Quelle est actuellement la part des stages rémunérés ? Pour tirer un maximum de profit des stagiaires, les structures d’accueil privées ou publiques privilégient des stages de durée la plus longue possible et font usuellement pression sur les formations pour qu’elles fassent la plus grande place possible au stage. En effet, ce n’est qu’une fois initié à sa mission que le stagiaire est productif, donc plus les stages sont longs, plus la part de sa période d’improductivité est réduite. De ce fait, tous les stages de niveau master durent plus de deux mois. Et avec l’obligation de gratification, le temps, c’est encore plus d’argent. La pression sur les formations pour maximiser la durée des stages a donc évidemment augmenté avec l’instauration de la gratification obligatoire et il en résulte un chantage à l’embauche des étudiants en stage dont j’ai été personnellement le témoin. Or la durée du stage ne devrait pas être déterminée à l’aulne de l’utilité du stagiaire pour la structure d’accueil mais plutôt de l’utilité du stage dans le dispositif de formation. Premier effet pervers.

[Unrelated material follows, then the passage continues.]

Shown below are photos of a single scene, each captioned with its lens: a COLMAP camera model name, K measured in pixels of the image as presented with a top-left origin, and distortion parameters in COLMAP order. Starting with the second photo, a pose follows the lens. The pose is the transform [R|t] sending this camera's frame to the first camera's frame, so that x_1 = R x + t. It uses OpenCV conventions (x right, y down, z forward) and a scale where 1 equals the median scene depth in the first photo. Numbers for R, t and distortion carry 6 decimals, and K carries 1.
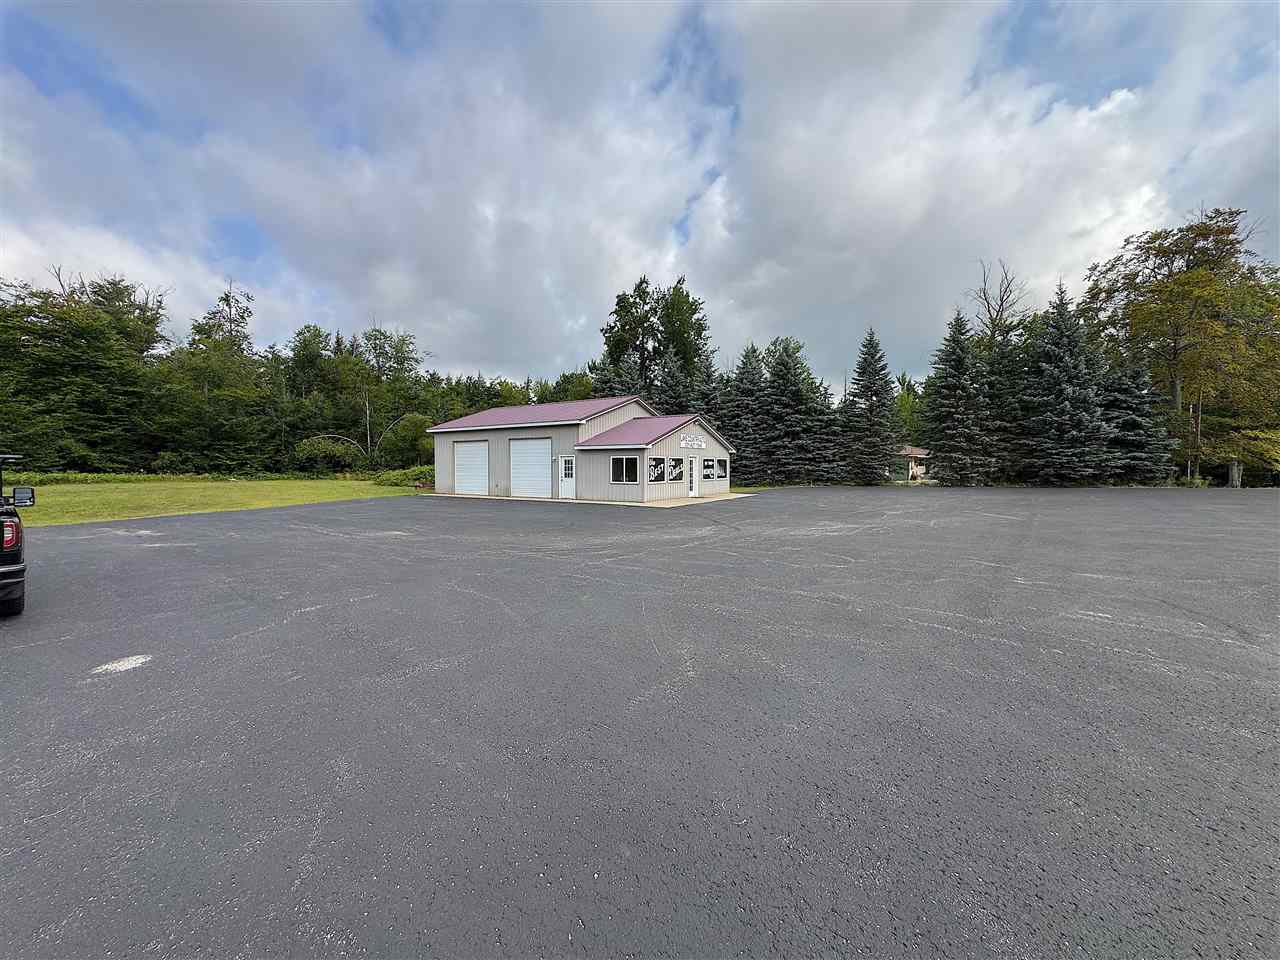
lens RADIAL K [[515.1, 0, 651.4], [0, 515.1, 478.1], [0, 0, 1]] dist [-0.002772, 0.000168]
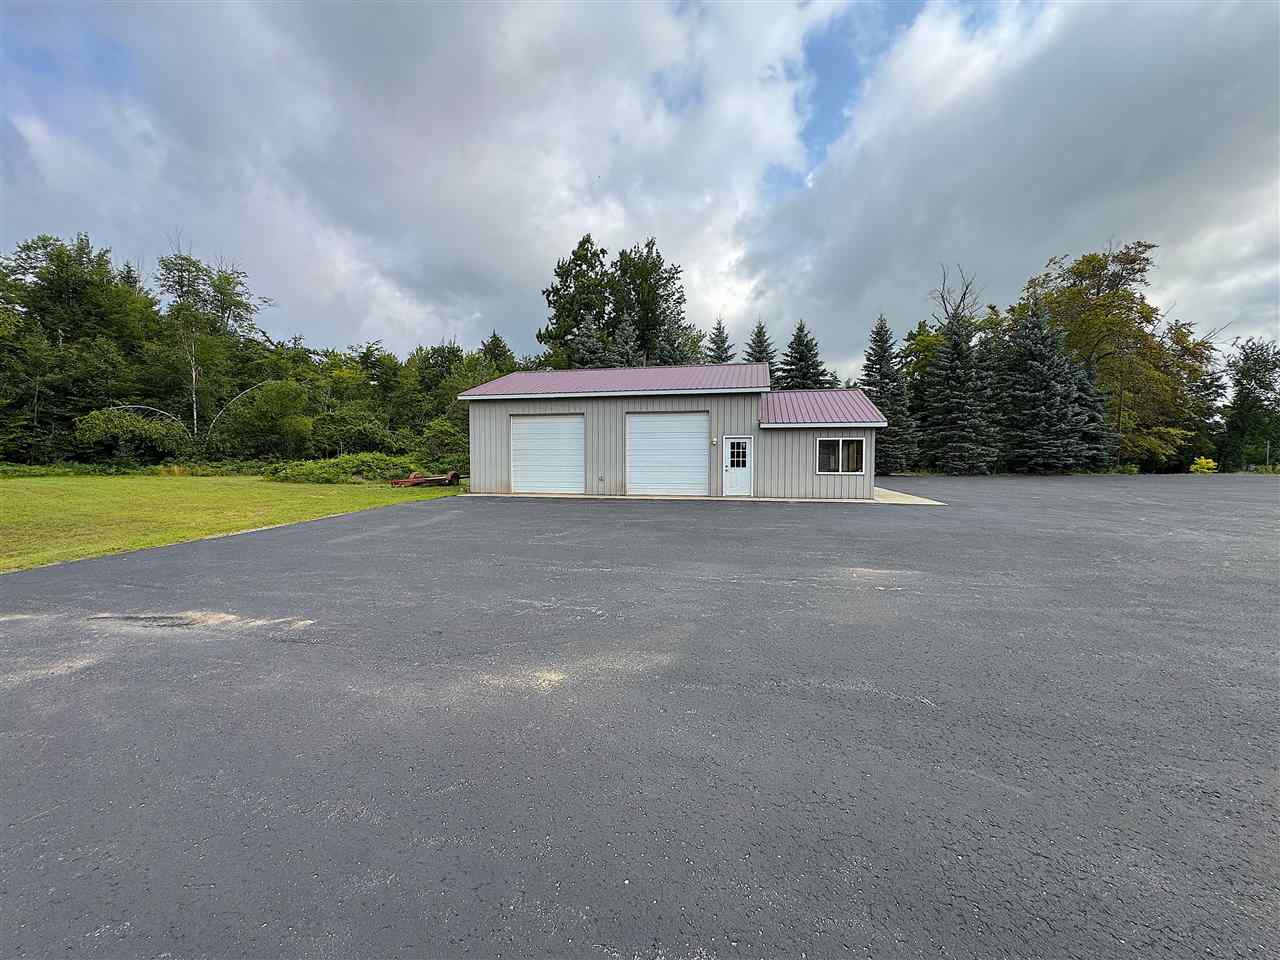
lens RADIAL K [[515.1, 0, 633.9], [0, 515.1, 480.3], [0, 0, 1]] dist [-0.002772, 0.000168]
pose [[0.936675, -0.012815, 0.349965, -0.415746], [0.006695, 0.999803, 0.018691, 0.002322], [-0.350135, -0.015165, 0.936576, 0.275736]]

Par ailleurs, le stage faisant partie du cursus de formation, tout étudiant doit absolument décrocher un stage pour obtenir son diplôme. Or les étudiants, notamment ceux dont le profil peu attractif ne donne pas l’impression qu’ils seront assurément générateurs de valeur ajoutée, peinent d’autant plus à trouver un stage que celui-ci coûtera financièrement à la structure d’accueil. Cet obstacle à l’obtention d’un stage induit par la gratification obligatoire est d’autant plus élevé dans des secteurs non lucratifs ou en difficulté, ainsi qu’en période d’incertitude ou de contraction économique, ou bien encore d'indétermination des budgets ministériels, comme c’est le cas actuellement. Reste le réseau relationnel, profondément inégalitaire. Sans pour autant exiger un droit au stage pour tous, son obtention étant une compétence à acquérir comme une autre, on doit convenir que l’assujettissement de l’obtention d’un diplôme, qui est du ressort de l’enseignement supérieur, à la santé d’un secteur ou d’une économie constitue une grave anomalie.

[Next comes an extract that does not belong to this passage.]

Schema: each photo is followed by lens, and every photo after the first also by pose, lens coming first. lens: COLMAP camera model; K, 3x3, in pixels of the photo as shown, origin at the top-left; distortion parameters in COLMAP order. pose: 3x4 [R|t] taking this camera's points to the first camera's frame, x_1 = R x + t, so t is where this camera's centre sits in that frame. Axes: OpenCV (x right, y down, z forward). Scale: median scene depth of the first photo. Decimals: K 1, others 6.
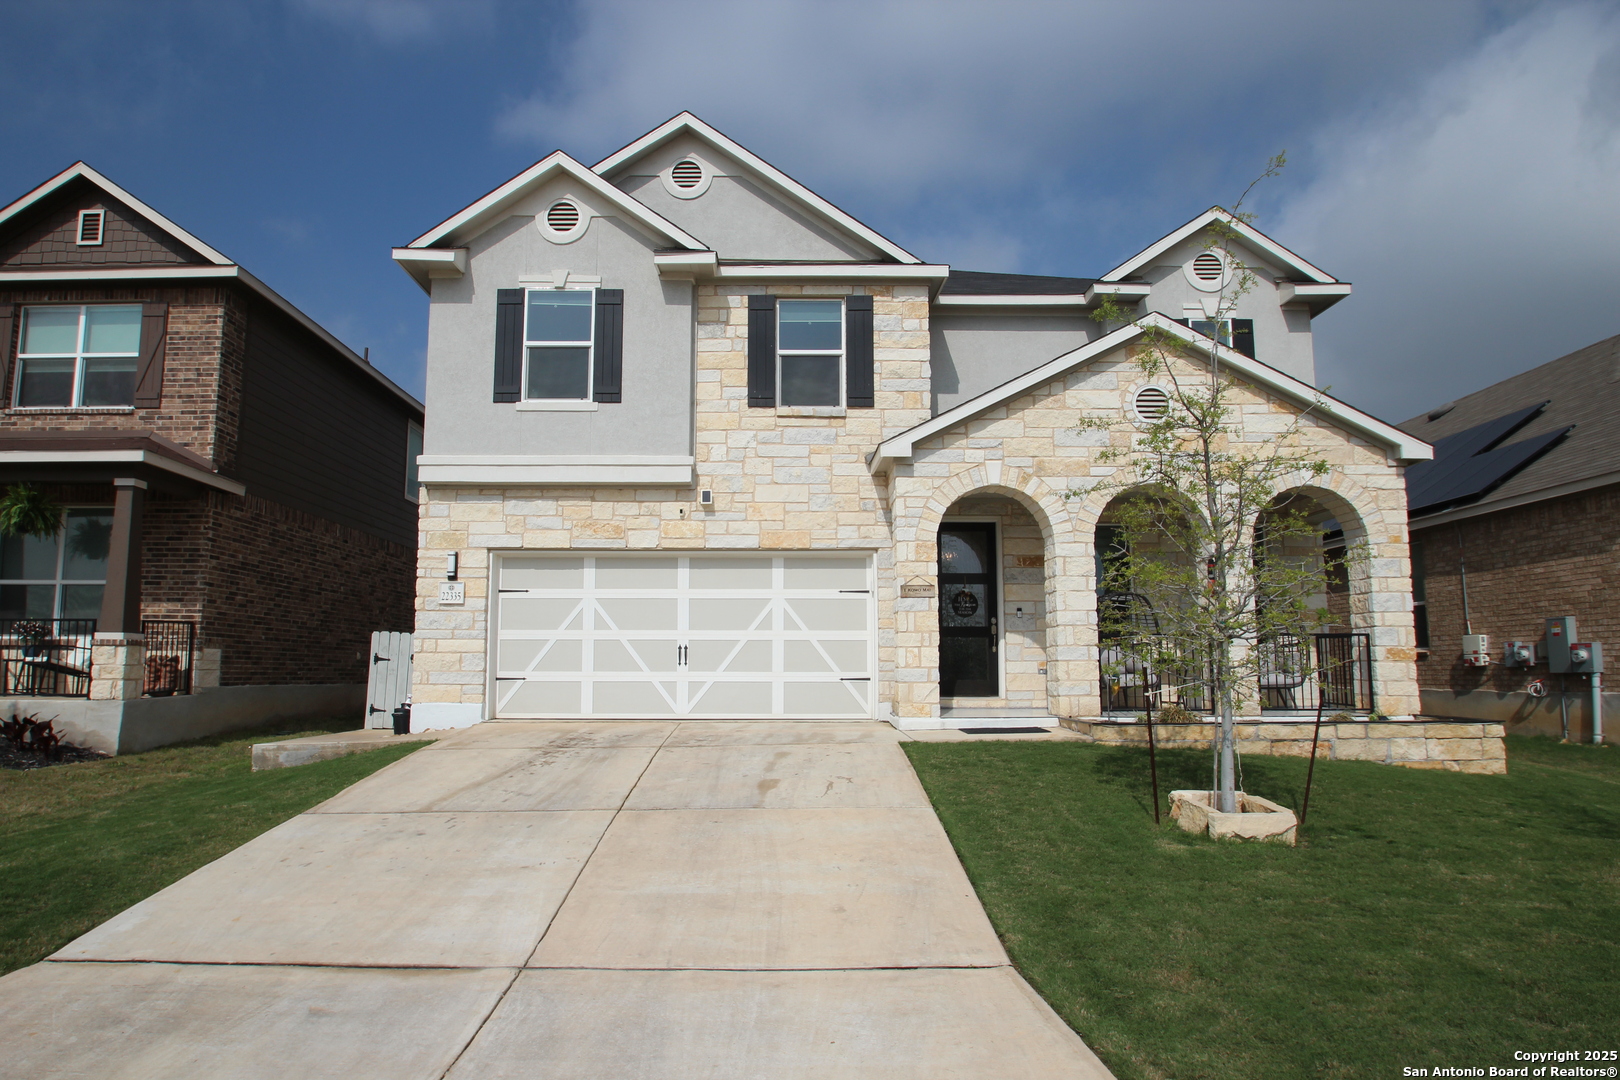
lens RADIAL K [[956.3, 0, 806.6], [0, 956.3, 557.8], [0, 0, 1]] dist [-0.000056, -0.018805]
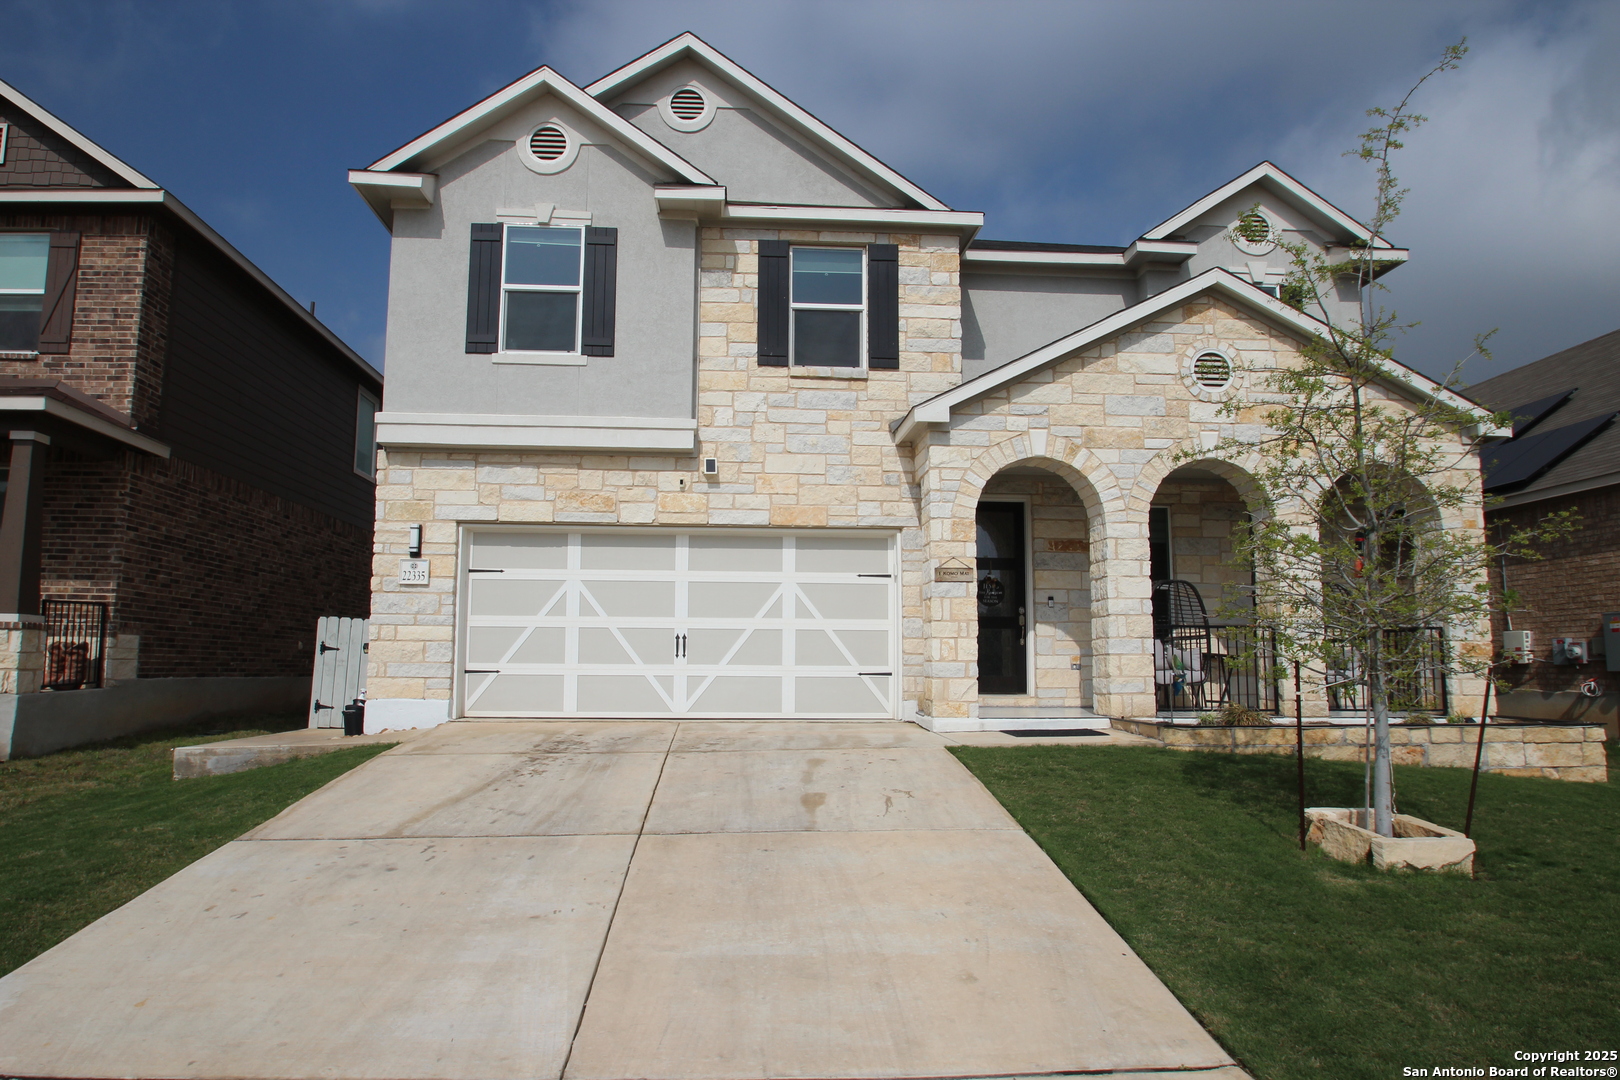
lens RADIAL K [[956.3, 0, 806.6], [0, 956.3, 557.8], [0, 0, 1]] dist [-0.000056, -0.018805]
pose [[0.998517, 0.011675, 0.053177, -0.062244], [-0.011900, 0.999922, 0.003913, 0.016059], [-0.053127, -0.004540, 0.998577, 0.116414]]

Enfin, avoir imposé une gratification obligatoire au stage, qui reste une activité ambivalente, au nom de la valeur ajoutée potentielle du travail du stagiaire a conduit à un renversement du sens du stage : d’une expérience professionnelle non rémunérée en raison de son caractère formateur mais dégageant accessoirement une valeur ajoutée, il a évolué en un travail sous-payé, permettant accessoirement d’y être formé. Corrélativement, aux yeux de son tuteur, le statut du stagiaire est passé d’un apprenant, collaborateur surnuméraire et gratuit, à un producteur rémunéré sur lequel on compte, et la gratification obligatoire incite le tuteur à avoir moins le souci de le former que d’ « en avoir pour son argent » (concrètement, en renonçant à le prendre en stage, en le cantonnant à des tâches simples et peu formatrices ou en le surchargeant). Cette obligation au nom de la justice sociale a finalement conduit à dégrader encore plus les conditions d’obtention et de déroulement des stages.

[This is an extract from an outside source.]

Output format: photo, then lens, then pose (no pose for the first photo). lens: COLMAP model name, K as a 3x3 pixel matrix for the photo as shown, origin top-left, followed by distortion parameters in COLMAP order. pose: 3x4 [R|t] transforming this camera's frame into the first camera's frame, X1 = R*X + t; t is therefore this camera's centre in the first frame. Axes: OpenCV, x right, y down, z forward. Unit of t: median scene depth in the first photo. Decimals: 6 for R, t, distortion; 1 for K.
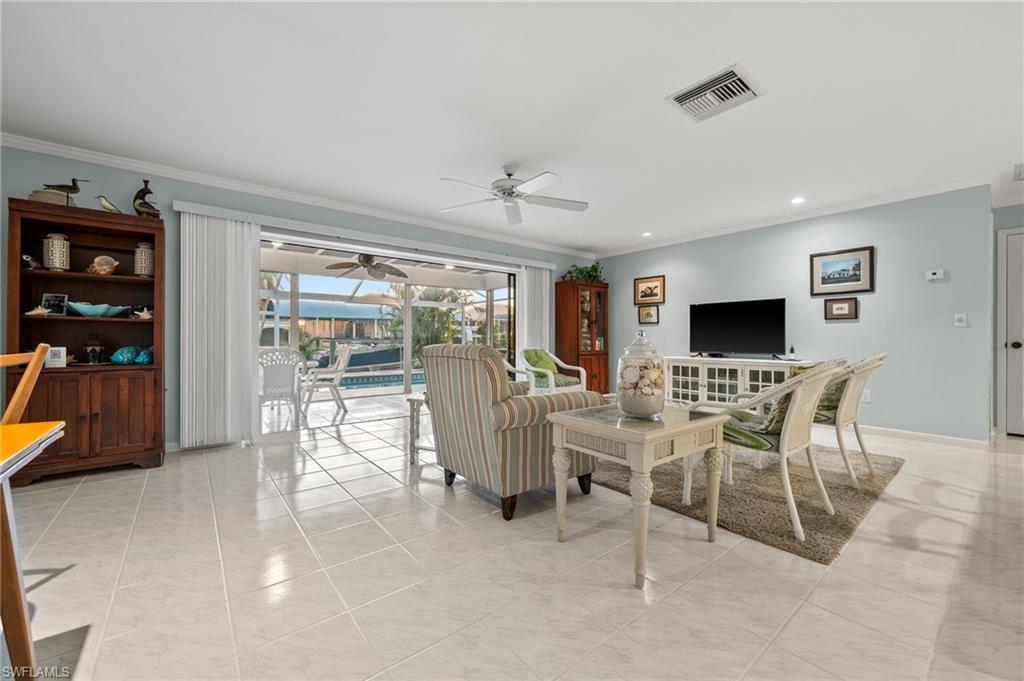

Et sur le principe, si l’on pense que la formation devrait être gratuite, ne devrait-on pas l’entendre comme ni payante ni a priori rémunératrice et renoncer au caractère obligatoire de la gratification des stages ?
Reste le surcoût parfois rédhibitoire de la mobilité éventuellement occasionnée par le stage. On pourrait imaginer qu’il soit financé selon sa pertinence et les ressources de l’étudiant par une aide financière versée par les établissements de formation au seul titre de la mobilité occasionnée par le stage.